Foto: Luan Papageorgiou

Beim Flanieren durch die Stadt kann es durchaus passieren, dass man plötzlich diesen zwei etwas dümmlich grinsenden Gestalten über den Weg läuft. Die aus rotem Sandstein gearbeiteten Steinwesen verharren regungslos am Rand eines kleinen Brunnenbeckens und fristen dort friedlich ihr Dasein.

Der Stier in all seinen unterschiedlichen Erscheinungsformen gehört zu jenem erlauchten Kreis von Tieren, der es in fast allen Kulturen in die vordersten Ränge der Darstellungspraktiken und sogar bis tief in den Kosmos geschafft hat.

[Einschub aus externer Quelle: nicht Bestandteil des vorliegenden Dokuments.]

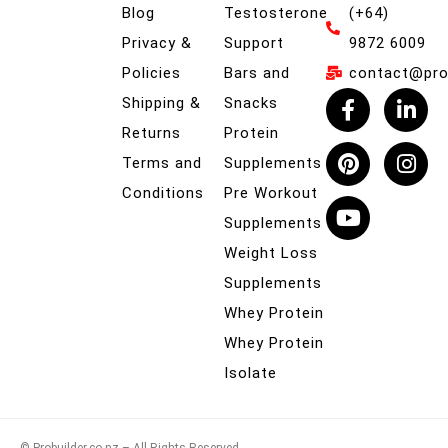
Blog
Testosterone
(+64)
Privacy &
Support
9872 6009
Policies
Bars and
contact@prob
Shipping &
Snacks
Returns
Protein
Terms and
Supplements
Conditions
Pre Workout
Supplements
Weight Loss
Supplements
Whey Protein
Whey Protein
Isolate
© Probuilder.co.nz – All Rights Reserved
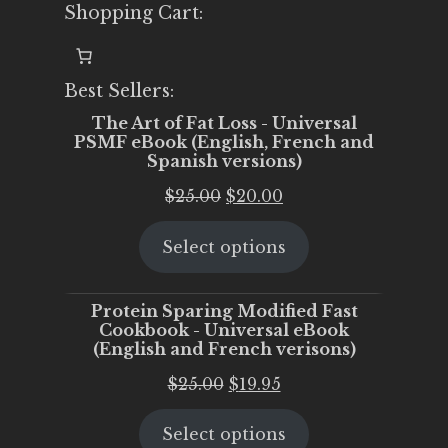
Shopping Cart:
Best Sellers:
The Art of Fat Loss - Universal
PSMF eBook (English, French and
Spanish versions)
Original
Current
$
25.00
$
20.00
price
price
Select options
was:
is:
$25.00.
$20.00.
Protein Sparing Modified Fast
Cookbook - Universal eBook
(English and French verisons)
Original
Current
$
25.00
$
19.95
price
price
Select options
was:
is:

Sternbilder wurden nach ihm benannt; nicht nur im Westen, auch im Osten. Nach chinesischem Mondkalender nehmen wir in diesem Februar Abschied vom Jahr des Ochsen – der ja auch ein Stier ist, lediglich kastriert. Und schon stolpert man in ein etwas merkwürdiges Feld, wenn man sich den Moment Zeit nimmt. Einerseits haben wir hier ein Tier, das offensichtlich auf der ganzen Welt für seine Form bewundert und verehrt wird. Andererseits hat die Menschheit eben jenem vierbeinigen Naturwunder so oft die Hoden zerquetscht, dass sich für das reproduktionsunfähige Resultat ein eigenes Wort etabliert hat.

Diese Art der gegenläufigen Haltungen und Handlungen scheint etwas extrem Menschliches zu sein. Wir sind Meister des Widerspruchs auf allen Ebenen: als Individuen, Pärchen, Familien, Gesellschaften und erst Recht als Gesamtpaket Menschheit. Wir können ohne Probleme aufrichtig und voller Ernst den Klimawandel anerkennen und trotzdem mit dem Auto zum Bäcker um die Ecke fahren. Um diesen Wahnsinn auszuhalten, braucht man Ambiguitätstoleranz. Mit Blick auf die vergangenen Jahre und mit vorsichtigem Blick in die Zukunft eine Fähigkeit, deren Erwerb sich als extrem hilfreich erweisen könnte. Kunst eignet sich dafür übrigens hervorragend als Lernmaterial.

 

Kunst im öffentlichen Raum

Kunst findet man nicht nur in Museen und Galerien, sondern oft auch im Freien und für jeden sichtbar. Manche Werke sind schon seit Jahrhunderten ein Teil des Stadtbildes, andere zieren es nur kurz. In Darmstadt haben einige Fügungen des Schicksals dafür gesorgt, dass es besonders viele Kunstwerke im öffentlichen Raum gibt. Ohne die schützenden Laborbedingungen eines White Cube gehen sie allerdings schnell unter. Dabei können gerade diese stillen Zeitgenossen unsere Wahrnehmung des Stadtraumes verändern und unser Verständnis von Welt herausfordern. Eine Einladung zum Fantasieren.